> DIRECTIONS
Check each line of the records below and collect those holding "vores".

> RECORDED INFORMATION

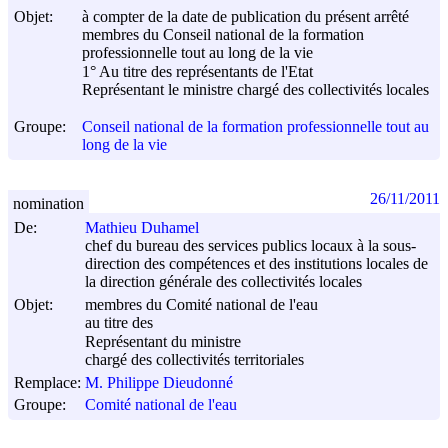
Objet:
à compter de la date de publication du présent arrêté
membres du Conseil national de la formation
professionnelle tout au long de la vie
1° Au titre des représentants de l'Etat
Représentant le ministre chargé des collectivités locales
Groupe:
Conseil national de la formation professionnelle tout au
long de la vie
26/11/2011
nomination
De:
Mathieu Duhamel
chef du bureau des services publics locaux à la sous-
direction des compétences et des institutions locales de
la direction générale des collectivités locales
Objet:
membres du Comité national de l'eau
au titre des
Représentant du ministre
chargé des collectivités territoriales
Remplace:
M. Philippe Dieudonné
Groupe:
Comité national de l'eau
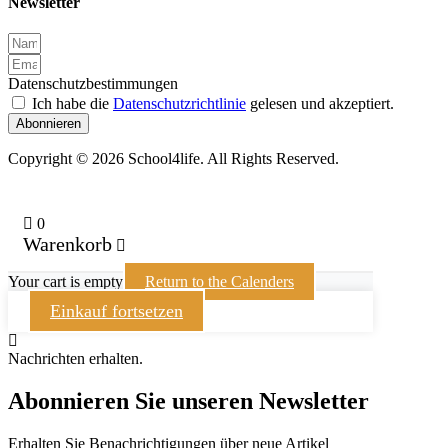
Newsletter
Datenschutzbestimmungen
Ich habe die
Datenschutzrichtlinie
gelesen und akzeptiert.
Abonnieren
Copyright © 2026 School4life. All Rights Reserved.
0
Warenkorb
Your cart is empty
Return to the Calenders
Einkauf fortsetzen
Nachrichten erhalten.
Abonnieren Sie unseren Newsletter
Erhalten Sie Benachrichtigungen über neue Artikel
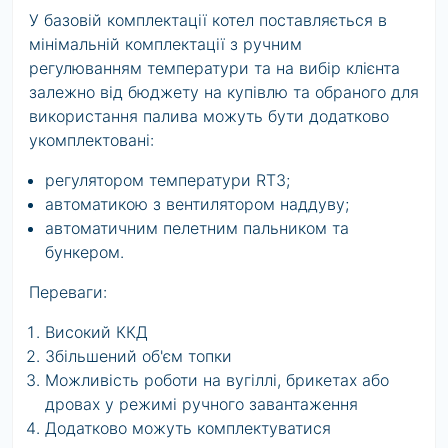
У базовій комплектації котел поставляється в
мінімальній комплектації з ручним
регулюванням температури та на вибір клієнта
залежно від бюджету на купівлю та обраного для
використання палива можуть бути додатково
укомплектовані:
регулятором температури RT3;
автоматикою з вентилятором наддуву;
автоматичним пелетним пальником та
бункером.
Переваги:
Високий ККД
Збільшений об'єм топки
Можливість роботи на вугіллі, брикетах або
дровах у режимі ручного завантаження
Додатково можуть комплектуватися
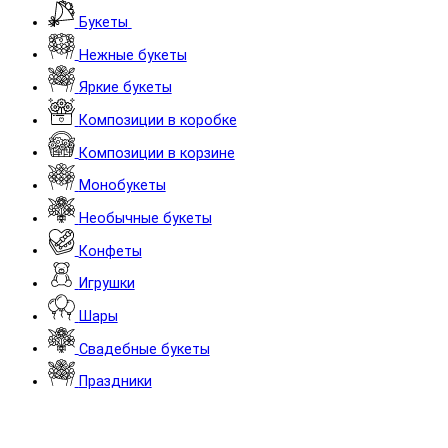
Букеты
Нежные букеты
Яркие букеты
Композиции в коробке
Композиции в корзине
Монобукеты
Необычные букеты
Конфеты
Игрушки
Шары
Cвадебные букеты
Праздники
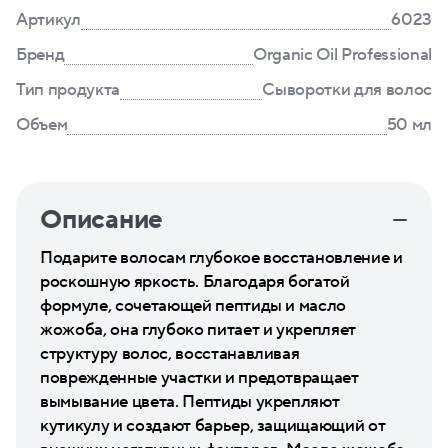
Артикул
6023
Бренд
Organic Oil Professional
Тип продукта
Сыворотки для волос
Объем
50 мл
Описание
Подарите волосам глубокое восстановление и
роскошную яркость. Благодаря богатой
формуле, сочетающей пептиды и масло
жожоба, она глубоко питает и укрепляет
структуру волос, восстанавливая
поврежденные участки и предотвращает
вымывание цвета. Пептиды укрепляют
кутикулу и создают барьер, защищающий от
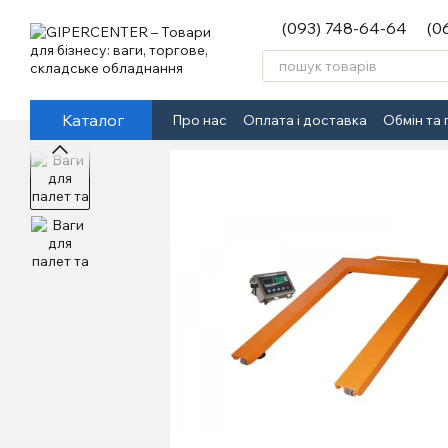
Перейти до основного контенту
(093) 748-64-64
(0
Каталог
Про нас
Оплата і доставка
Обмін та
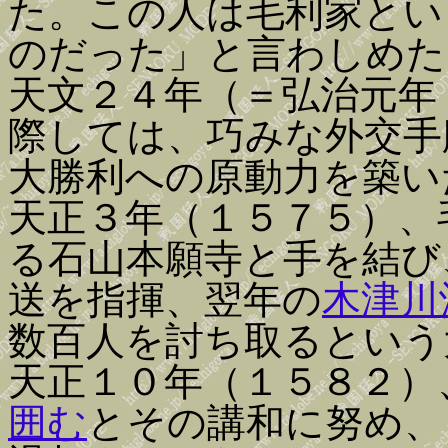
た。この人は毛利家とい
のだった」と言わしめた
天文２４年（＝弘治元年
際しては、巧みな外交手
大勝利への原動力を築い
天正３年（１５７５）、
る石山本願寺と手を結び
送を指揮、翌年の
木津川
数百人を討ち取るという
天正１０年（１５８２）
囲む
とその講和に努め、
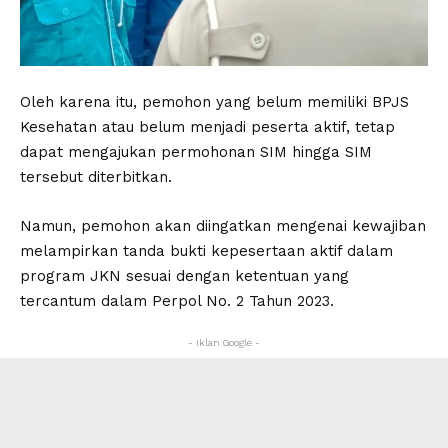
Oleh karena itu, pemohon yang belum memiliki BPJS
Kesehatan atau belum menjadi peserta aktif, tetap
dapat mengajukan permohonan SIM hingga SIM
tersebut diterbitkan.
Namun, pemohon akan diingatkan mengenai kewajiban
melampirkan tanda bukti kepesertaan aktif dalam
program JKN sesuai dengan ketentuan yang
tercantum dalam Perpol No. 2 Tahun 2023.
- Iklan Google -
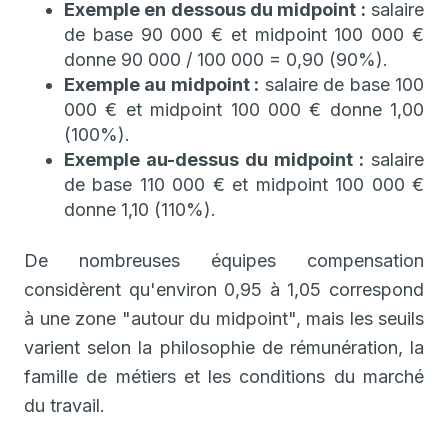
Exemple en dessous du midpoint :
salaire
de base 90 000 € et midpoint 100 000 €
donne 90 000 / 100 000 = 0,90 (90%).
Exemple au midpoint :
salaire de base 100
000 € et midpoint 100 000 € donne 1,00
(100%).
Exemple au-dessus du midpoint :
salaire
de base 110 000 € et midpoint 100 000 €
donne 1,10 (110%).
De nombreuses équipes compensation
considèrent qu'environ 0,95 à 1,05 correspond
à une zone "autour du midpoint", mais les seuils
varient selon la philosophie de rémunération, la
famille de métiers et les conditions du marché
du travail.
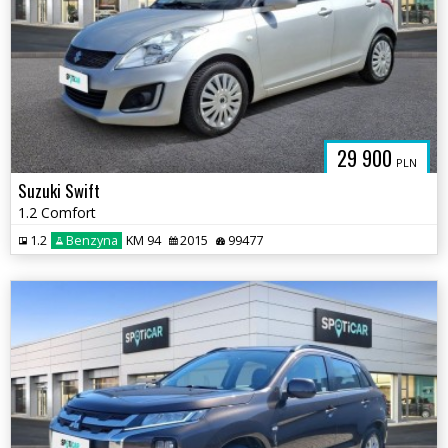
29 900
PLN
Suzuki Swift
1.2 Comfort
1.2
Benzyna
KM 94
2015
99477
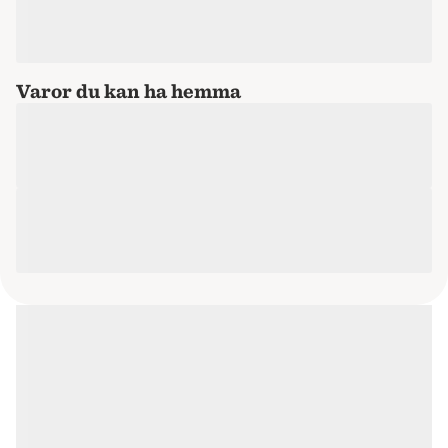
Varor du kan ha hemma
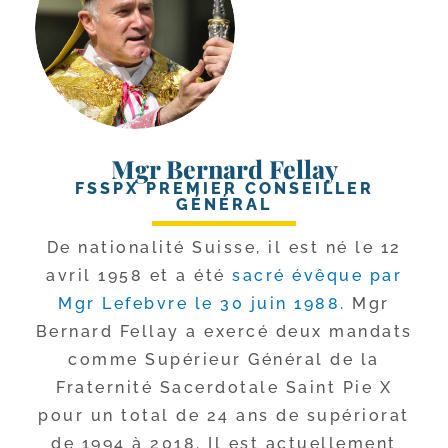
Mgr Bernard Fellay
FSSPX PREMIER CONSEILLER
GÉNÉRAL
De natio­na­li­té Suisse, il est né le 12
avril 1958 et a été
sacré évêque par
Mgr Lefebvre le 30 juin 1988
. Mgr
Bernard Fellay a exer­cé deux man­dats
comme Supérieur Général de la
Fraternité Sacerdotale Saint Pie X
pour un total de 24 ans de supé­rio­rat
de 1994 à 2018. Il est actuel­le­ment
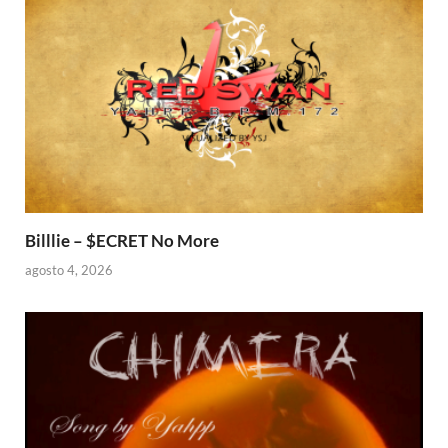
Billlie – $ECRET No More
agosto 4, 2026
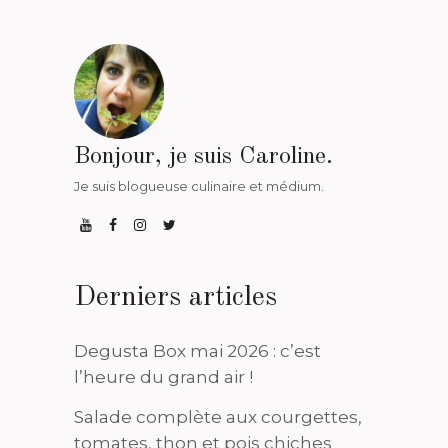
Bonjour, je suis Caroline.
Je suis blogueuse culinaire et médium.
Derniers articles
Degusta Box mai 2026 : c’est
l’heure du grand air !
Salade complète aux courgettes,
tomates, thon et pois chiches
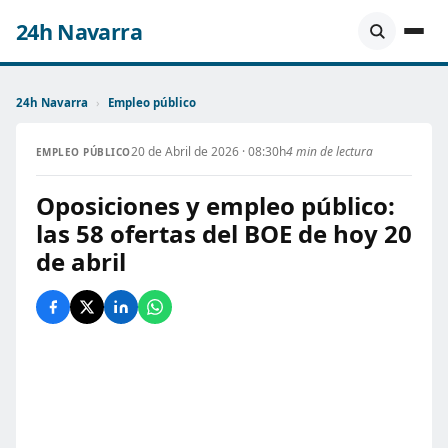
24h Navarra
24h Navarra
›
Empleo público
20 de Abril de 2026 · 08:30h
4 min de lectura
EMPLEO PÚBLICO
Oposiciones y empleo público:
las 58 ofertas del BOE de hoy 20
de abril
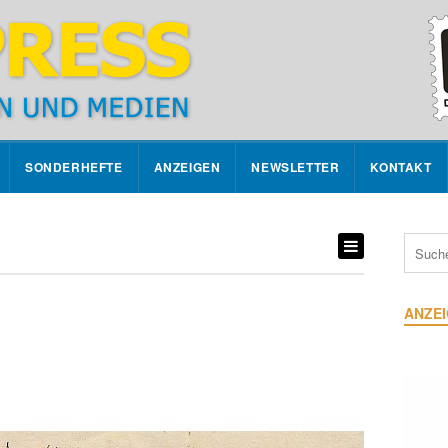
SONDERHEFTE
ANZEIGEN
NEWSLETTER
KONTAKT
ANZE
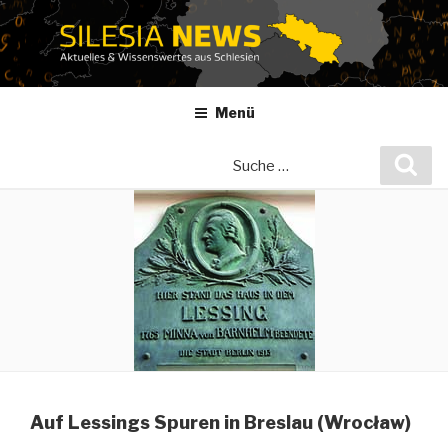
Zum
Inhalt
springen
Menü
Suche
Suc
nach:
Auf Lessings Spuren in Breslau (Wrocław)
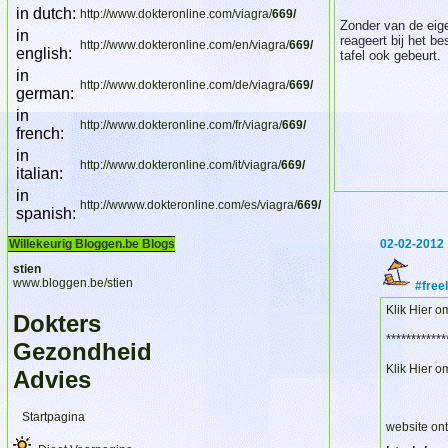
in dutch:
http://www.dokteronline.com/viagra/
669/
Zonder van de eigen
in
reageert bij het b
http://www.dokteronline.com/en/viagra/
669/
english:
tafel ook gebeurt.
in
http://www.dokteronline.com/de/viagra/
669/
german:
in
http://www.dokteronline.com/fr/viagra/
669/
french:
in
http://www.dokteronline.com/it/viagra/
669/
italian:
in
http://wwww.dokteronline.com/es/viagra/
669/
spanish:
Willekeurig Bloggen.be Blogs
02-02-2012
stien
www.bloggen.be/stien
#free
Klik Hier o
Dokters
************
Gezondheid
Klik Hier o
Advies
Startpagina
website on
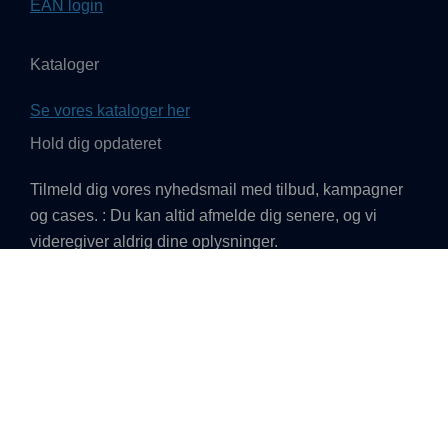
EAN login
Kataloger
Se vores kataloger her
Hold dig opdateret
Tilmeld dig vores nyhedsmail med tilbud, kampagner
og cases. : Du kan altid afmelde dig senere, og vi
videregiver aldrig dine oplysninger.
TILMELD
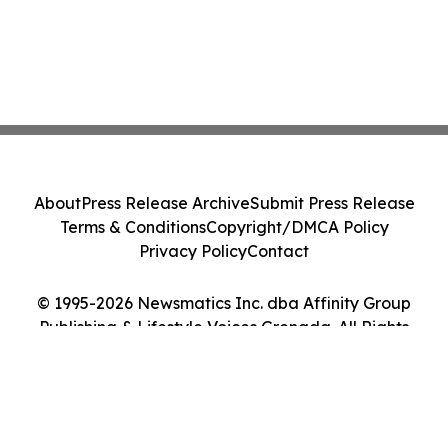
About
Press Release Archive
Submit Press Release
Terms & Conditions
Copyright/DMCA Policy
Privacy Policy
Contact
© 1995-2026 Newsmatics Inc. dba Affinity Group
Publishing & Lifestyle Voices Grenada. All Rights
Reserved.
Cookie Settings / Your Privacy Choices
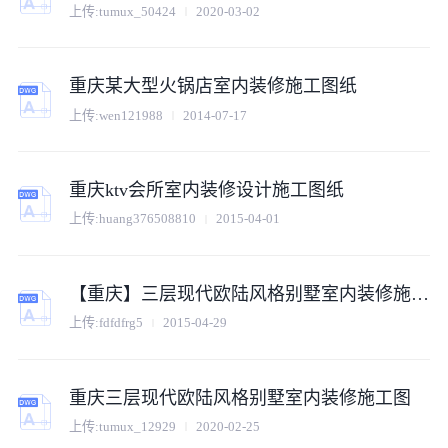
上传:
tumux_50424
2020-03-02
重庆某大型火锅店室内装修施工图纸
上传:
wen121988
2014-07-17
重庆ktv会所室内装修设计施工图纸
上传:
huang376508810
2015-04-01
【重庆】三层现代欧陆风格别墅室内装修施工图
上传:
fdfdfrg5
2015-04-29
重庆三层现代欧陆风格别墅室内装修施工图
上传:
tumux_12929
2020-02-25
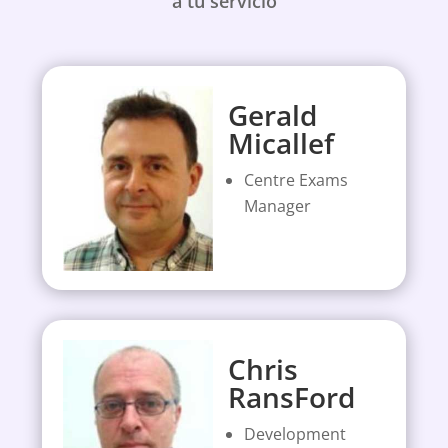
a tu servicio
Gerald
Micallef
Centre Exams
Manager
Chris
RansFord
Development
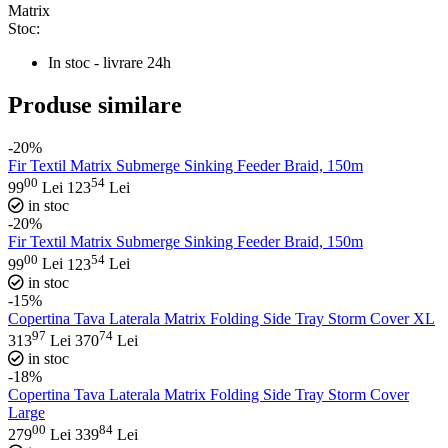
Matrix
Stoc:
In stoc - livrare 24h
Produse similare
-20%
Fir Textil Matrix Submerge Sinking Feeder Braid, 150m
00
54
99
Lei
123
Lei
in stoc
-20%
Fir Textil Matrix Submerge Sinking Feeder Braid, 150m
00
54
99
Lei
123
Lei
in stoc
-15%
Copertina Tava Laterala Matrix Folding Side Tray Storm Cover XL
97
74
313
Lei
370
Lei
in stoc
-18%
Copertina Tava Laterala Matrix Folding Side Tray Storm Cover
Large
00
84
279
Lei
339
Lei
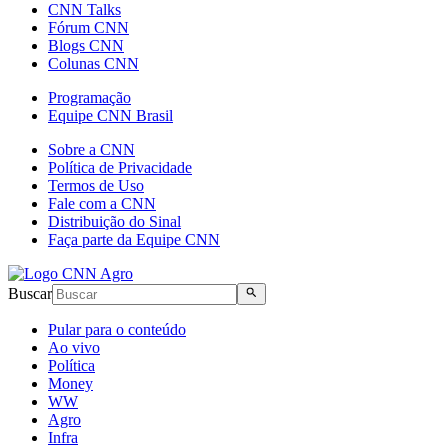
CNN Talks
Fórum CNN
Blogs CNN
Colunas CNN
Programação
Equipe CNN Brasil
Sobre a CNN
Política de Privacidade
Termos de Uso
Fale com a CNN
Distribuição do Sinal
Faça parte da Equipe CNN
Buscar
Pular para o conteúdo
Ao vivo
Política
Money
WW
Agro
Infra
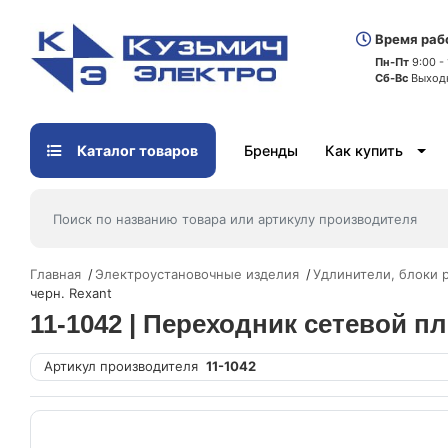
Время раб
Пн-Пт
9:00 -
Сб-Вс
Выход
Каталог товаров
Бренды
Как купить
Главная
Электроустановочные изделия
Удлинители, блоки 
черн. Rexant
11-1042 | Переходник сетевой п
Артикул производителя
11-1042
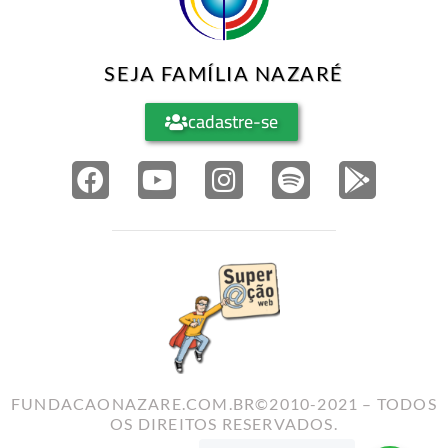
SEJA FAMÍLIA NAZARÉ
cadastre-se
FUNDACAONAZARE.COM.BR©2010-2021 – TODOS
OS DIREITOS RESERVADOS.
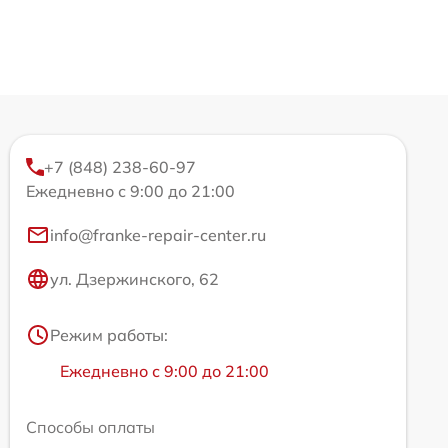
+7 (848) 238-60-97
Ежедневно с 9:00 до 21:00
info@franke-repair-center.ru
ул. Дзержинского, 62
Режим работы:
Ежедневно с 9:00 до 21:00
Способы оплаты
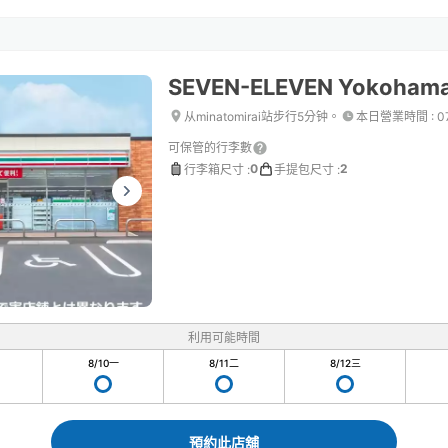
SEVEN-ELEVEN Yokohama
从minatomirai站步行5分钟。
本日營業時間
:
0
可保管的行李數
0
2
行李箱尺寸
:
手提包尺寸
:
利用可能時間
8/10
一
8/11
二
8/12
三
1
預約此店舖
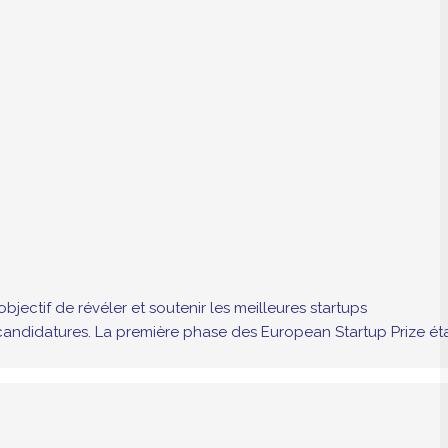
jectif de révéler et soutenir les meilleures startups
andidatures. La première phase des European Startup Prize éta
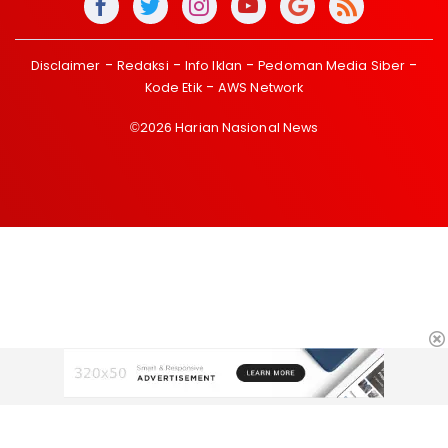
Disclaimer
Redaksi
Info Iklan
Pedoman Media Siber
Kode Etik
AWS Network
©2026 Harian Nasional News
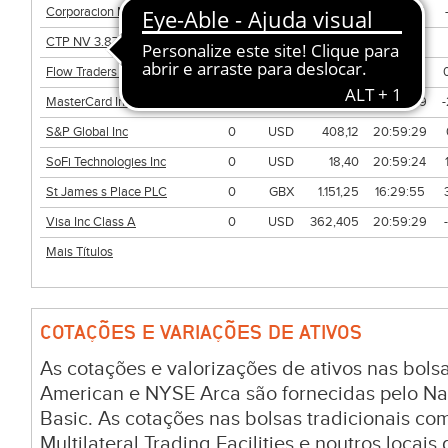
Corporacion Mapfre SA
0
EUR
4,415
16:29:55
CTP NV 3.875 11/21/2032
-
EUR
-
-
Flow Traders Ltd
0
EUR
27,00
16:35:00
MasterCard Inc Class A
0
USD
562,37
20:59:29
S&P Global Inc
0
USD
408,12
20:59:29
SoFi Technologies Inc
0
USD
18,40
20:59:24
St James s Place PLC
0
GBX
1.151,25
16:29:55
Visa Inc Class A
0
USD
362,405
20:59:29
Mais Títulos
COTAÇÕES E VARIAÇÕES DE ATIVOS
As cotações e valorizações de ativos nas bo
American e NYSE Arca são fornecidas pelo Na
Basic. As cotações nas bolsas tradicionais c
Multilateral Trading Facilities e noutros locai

> SOLUTION FOR THIS EXERCISE
Se vores kataloger her
Tilmeld dig vores nyhedsmail med tilbud, kampagner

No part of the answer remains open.